NVIDIA released Cosmos 3, an open-source foundation model for physical AI that unifies reasoning and generation tasks in a single Mixture-of-Transformers architecture. The release includes two model checkpoints (Cosmos 3 Nano at 8B parameters for edge inference, Cosmos 3 Super at 32B for datacenter deployment), six synthetic datasets covering robotics, autonomous driving, warehouse operations, and physics simulation, open post-training scripts, and Cosmos NIM microservices for GPU deployment. The model supports multimodal inputs (text, image, video, audio, action) and outputs, enabling applications from robotic manipulation to autonomous vehicle prediction.
For commerce practitioners, Cosmos 3 eliminates the need to orchestrate multiple specialized models for physical understanding and generation—a significant operational simplification for warehouse automation, last-mile delivery, and supply-chain robotics. The open-source datasets and post-training scripts allow teams to adapt the model to domain-specific scenarios without starting from scratch, reducing time-to-deployment for physical AI applications. NVIDIA's Human Evaluation benchmark (HUE) provides fine-grained quality verification across semantic alignment, physical laws, and geometric reasoning, giving practitioners objective metrics for production readiness.

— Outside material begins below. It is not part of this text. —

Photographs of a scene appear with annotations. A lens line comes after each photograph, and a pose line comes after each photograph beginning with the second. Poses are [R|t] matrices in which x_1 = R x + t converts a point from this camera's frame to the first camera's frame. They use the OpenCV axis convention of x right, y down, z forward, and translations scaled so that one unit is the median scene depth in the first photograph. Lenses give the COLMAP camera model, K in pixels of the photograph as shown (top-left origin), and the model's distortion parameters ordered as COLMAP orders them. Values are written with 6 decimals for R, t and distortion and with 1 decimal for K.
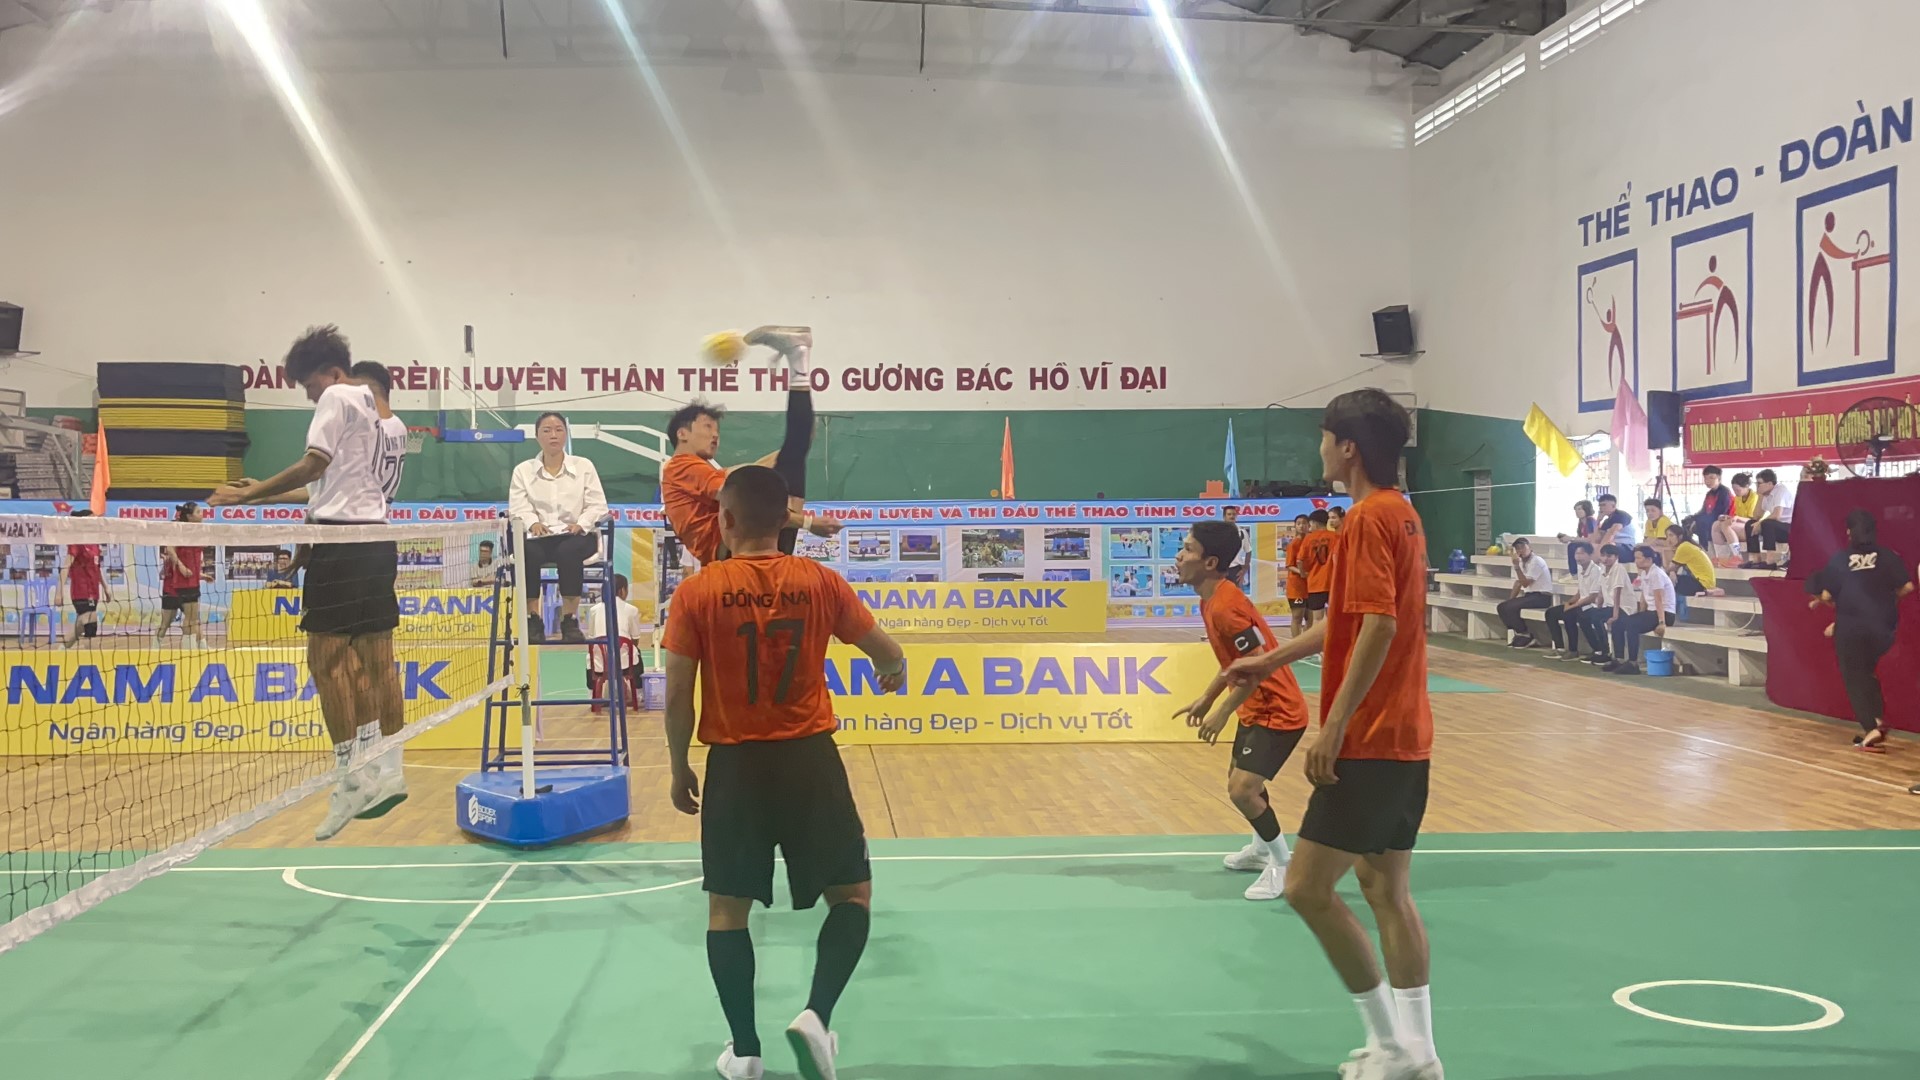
lens RADIAL K [[2132.5, 0, 960.0], [0, 2132.5, 540.0], [0, 0, 1]] dist [0.054119, -0.045583]
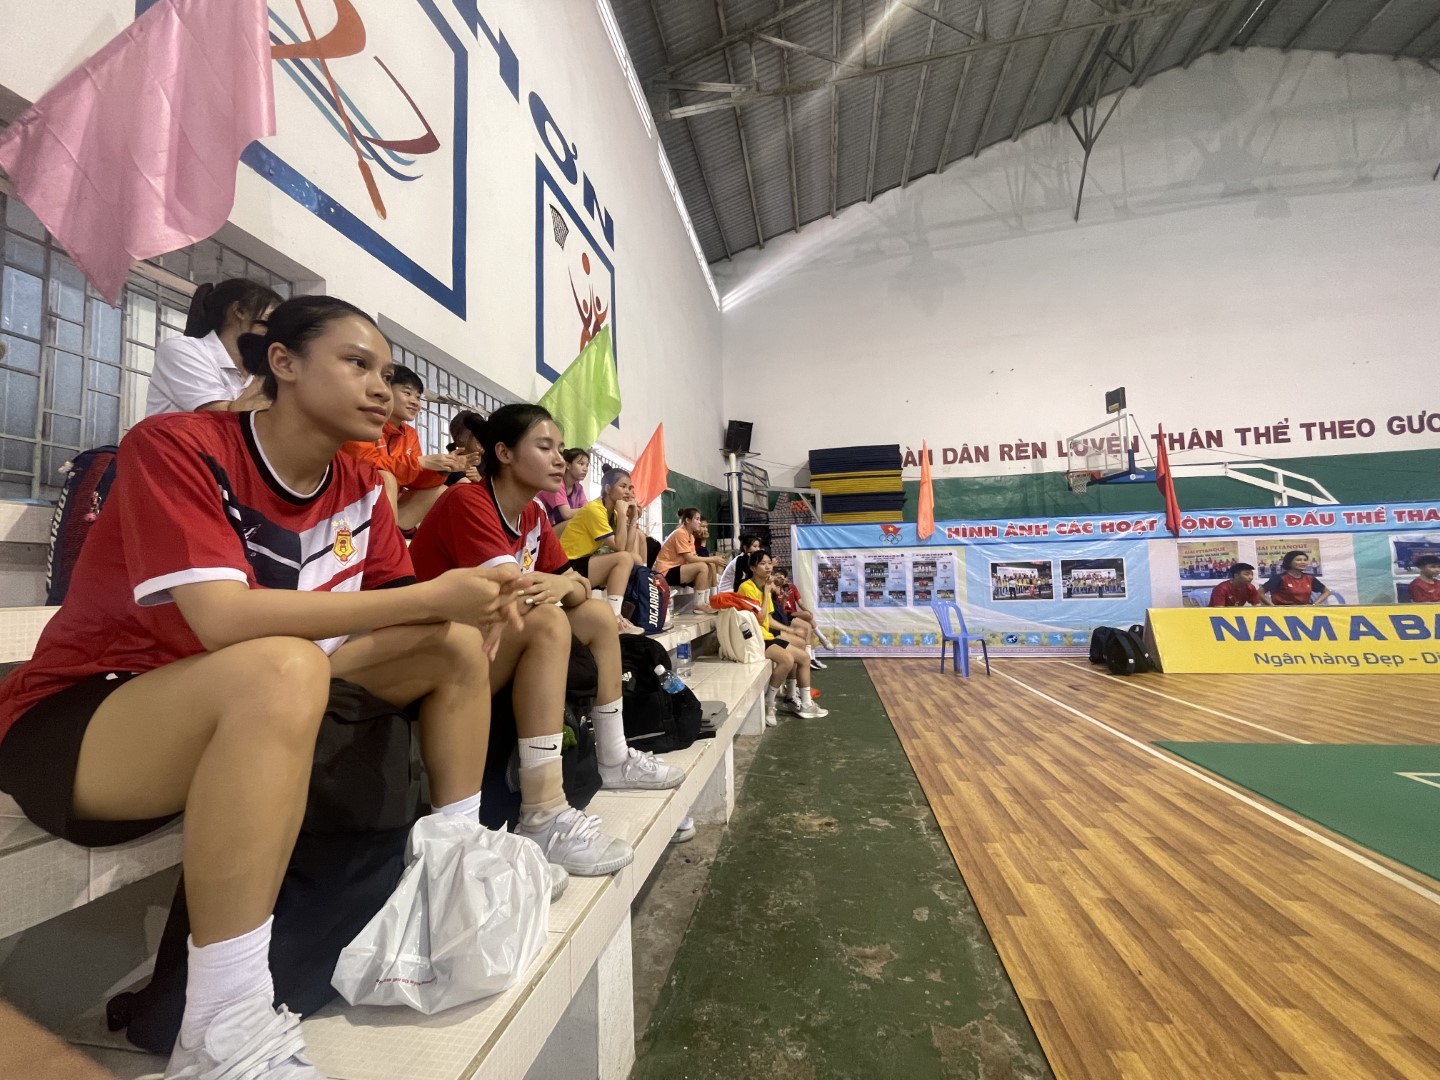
lens RADIAL K [[597.7, 0, 720.0], [0, 597.7, 540.0], [0, 0, 1]] dist [0.000125, -0.000111]
pose [[0.966435, -0.047237, -0.252532, -0.345591], [0.026703, 0.996097, -0.084133, 0.009018], [0.255520, 0.074565, 0.963924, 0.576456]]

Cosmos 3 currently leads public benchmarks including R-Bench, PAI-Bench, and Physics-IQ, and ranks as top open-source model on Artificial Analysis for text-to-image and image-to-video tasks. The unified architecture and open licensing position it as a credible alternative to proprietary physical AI platforms, particularly for organizations building supply-chain automation, autonomous warehouse systems, and robotic fulfillment infrastructure.